Instructions for the task. Resume the blog comment thread on the geometry homework problems and continue it from its last line.

Extract to read.
Well, I'm Back

« Idiots | Main | Winter's Day On The West Coast »

August 8, 2009

Homework

Posted by roc at August 8, 2009 10:21 AM

Comments

Let p = (a,b) and q = (c,d); then by expanding dot(tp-q, tp-q) = r^2, and rearranging, we get t^2x - 2ty + z = 0, where x = (a^2 + b^2 - r^2), y = (bd + ac), and z = (c^2 + d^2). Apply the quadratic formula to get t = (2*y +- sqrt(4*y^2 - 4*x*z))/(2x).

For the second one, I guess you can immediately narrow the candidates at each step of an iterative solution to those forming the convex hull around the as-yet-unmoved rectangles, and further to those forming v's "side" of the hull. I don't see any immediately elegant solution for choosing which one on the hull to move, except perhaps for smallest first. Perhaps this: choose the largest candidate rectangle, and sweep the line parallel to perp(v), in the direction of (-v), until you hit the second corner (or if v itself is axis aligned, the other side), marking any other rectangles that are touched by the line. Those should be (recursively?) moved first.

That would probably be slower in practice than a simple heuristic and collision testing the translated rectangles to guarantee no overlaps.

I don't see any situation in which such an order couldn't be found...

Posted by: Ben Karel at August 8, 2009 4:00 PM

I really like the second one: intuitive, but a bit tricky to prove.

Do you have any geometric intuition for the formula for the first problem, though? Also, is binary searching for the answer numerically saner than using a closed formula?

Posted by: MauricioC at August 8, 2009 4:51 PM

Ah, this reminds me of mathletes...
For the circle problem, I introduced a variable theta for the angle between the x axis and the radius joining points tp and q. I set up formulas for the x and y coordinates of q, and with some trig identities I ended up with a quadratic equation for t. (then you could use t to solve for tan(theta)). And now I realize I could've gotten that much quicker by just using vector math from the start...

Posted by: James Napolitano at August 8, 2009 5:25 PM

Haven't done some of this stuff for awhile. I tried the first one.

Extracted material.
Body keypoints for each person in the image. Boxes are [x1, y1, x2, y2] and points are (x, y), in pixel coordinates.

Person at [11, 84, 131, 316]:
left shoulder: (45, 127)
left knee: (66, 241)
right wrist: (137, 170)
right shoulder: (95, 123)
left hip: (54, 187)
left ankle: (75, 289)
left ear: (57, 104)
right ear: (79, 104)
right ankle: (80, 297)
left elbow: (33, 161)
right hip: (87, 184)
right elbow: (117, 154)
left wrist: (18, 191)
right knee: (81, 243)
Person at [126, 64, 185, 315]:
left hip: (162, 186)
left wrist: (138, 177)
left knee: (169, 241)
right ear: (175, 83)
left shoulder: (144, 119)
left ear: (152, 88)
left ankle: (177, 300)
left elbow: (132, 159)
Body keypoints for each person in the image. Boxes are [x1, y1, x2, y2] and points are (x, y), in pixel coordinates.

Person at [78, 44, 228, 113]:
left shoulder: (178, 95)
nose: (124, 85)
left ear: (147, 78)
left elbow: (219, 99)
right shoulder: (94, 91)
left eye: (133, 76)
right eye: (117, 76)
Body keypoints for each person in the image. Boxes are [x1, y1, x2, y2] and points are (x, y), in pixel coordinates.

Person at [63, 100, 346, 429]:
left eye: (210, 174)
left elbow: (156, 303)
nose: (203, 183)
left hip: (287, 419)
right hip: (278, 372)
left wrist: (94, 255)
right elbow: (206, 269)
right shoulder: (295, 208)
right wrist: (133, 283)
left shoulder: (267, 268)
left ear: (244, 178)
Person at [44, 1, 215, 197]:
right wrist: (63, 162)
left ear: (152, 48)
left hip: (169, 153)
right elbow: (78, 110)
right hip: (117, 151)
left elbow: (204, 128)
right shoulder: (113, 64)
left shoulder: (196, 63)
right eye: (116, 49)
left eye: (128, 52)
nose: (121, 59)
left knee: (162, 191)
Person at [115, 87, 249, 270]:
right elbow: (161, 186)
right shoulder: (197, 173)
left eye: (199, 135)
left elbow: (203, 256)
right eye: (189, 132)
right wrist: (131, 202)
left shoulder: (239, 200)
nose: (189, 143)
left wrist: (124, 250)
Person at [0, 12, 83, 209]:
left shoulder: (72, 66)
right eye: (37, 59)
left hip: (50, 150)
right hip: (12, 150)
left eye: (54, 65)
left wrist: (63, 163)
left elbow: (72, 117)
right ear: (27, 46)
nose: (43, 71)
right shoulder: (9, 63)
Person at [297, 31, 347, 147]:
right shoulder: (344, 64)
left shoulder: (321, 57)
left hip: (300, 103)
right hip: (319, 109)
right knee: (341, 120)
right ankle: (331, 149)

==

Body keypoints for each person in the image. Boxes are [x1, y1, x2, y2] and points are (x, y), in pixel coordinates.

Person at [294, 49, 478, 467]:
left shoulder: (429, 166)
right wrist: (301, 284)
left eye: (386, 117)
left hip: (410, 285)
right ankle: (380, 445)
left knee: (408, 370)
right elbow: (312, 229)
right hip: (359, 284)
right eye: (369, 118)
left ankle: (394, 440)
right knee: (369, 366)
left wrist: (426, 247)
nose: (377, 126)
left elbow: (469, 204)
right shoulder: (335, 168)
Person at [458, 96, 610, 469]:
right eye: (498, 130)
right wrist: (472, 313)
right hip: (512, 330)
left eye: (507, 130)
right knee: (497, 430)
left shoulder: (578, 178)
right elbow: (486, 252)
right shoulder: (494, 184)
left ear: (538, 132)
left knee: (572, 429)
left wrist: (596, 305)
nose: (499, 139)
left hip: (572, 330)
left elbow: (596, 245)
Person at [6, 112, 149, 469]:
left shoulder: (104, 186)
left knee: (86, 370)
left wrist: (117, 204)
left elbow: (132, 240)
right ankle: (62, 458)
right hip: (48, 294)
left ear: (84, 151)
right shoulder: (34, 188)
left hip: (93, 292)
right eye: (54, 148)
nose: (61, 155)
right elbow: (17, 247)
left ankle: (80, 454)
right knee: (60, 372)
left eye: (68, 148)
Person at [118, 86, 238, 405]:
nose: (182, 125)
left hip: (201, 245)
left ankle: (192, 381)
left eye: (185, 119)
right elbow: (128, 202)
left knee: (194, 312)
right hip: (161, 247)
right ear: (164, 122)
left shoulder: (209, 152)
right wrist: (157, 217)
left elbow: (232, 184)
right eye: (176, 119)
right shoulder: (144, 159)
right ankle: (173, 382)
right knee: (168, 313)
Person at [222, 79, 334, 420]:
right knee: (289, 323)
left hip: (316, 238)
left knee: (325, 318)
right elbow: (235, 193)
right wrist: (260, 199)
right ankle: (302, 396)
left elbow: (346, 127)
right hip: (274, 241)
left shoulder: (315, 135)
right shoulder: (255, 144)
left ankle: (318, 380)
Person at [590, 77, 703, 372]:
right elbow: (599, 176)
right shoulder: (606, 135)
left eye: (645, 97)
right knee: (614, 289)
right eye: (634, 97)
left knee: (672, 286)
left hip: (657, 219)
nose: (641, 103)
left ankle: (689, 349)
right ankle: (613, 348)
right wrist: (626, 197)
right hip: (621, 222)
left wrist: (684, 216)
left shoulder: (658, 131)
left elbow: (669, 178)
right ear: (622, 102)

---

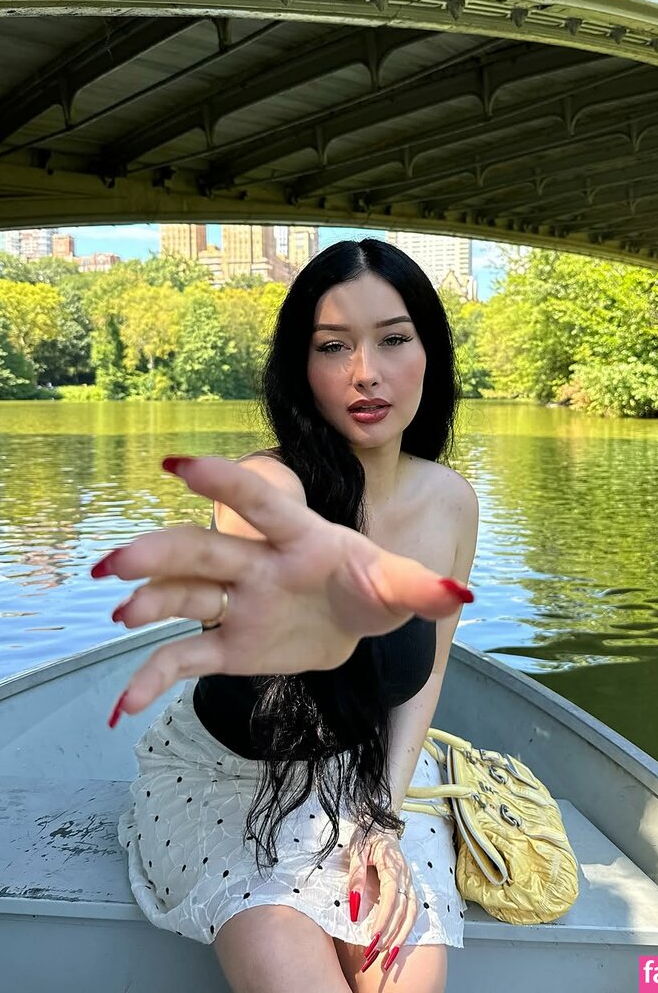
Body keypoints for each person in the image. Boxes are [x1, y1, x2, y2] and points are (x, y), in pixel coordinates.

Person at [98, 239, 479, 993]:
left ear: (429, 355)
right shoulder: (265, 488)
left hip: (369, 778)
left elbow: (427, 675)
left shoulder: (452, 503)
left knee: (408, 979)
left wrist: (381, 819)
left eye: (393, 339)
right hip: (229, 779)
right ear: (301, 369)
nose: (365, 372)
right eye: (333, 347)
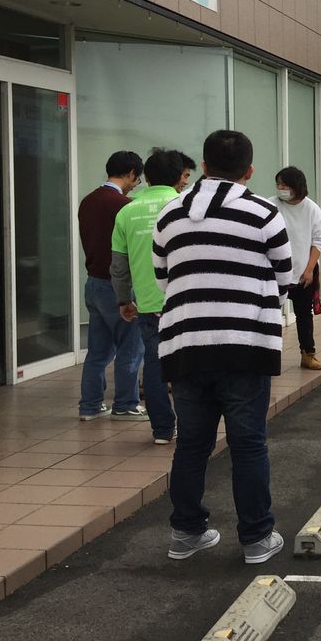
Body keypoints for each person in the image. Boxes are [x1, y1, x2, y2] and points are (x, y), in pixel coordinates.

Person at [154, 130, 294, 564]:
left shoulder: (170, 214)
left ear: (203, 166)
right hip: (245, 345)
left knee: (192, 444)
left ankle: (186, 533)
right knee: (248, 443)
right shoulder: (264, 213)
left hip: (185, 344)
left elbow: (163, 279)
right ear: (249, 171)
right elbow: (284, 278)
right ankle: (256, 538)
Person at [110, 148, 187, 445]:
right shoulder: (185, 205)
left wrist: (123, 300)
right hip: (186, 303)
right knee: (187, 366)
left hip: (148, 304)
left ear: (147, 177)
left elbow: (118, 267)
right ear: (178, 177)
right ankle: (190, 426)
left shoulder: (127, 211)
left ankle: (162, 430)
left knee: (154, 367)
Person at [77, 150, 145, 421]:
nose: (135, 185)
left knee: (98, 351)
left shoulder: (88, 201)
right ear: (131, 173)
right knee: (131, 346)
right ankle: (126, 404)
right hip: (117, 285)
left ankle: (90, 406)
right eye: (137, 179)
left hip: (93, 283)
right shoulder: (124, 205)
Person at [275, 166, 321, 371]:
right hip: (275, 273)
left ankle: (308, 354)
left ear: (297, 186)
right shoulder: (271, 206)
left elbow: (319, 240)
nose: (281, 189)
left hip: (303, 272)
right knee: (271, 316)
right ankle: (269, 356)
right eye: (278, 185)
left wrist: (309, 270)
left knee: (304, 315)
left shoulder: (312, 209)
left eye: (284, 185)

Exercise result.
Eqn for Circle Ct is:

(x - t * px)^2 + (y - t * py)^2 = t * r^2

Solving for t we get a quadratic equation. I get:

A * t^2 + B * t + C = 0

where A = (px^2 + py^2)
B = - (2* qx * py + 2 * qy * py + r^2)
C = (qx^2 + qy^2)

The minima of this quadratic curve occurs when the tangent is zero, so take derivative:

2 * A *tmin + B = 0
tmin = -B / 2 * A

thus:

tmin = (2 * qx * px + 2 * qy * py + r^2) / 2 * (px^2 + py^2)

Was I even close? :)

Posted by: Jeff Schiller at August 8, 2009 5:44 PM

For the rectangle one, I think you want to transform your coordinates into the uv plane, where u is orthogonal to v. Then you might do something like order the rectangles by the v coordinates of their corners, and when 2 rectangles have overlapping v coordinates, go by the u coordinate. But it's too late here to work out the details now. And I hope you're not allowing for infinite sequences of rectangles... ;)

Posted by: James Napolitano at August 8, 2009 6:25 PM

It's been a while since I did a nice maths problem. Let me give this a go:

I assume all of this exists in R^2? Let p = (m,n). Then the family of circles is:

C_t = {x - tm)^2 + (y - tn)^2 = t^2 r^2 | for all real solutions of (x,y)}

If q = (u,v) then the smallest t such that the circle encompasses q is such that (u,v) exists on the circumference of C_t, so we can substitute (x,y) for (u,v) and re-arrange for t? Gives me the rather awkward answer of:

t = (mu + nv +/- Sqrt[(-n^2 + r^2) u^2 +
2mnuv + (-m^2 + r^2) v^2])/(m^2 + n^2 - r^2)

And the assumption made is:

2mnuv + r^2(u^2 + v^2) > n^2u^2 + m^2v^2
or more simply:
r^2|q| > (nu - mv)^2

Geometry was never my strongest subject, did I make a mistake somewhere or did you find a simpler way of expressing this :)?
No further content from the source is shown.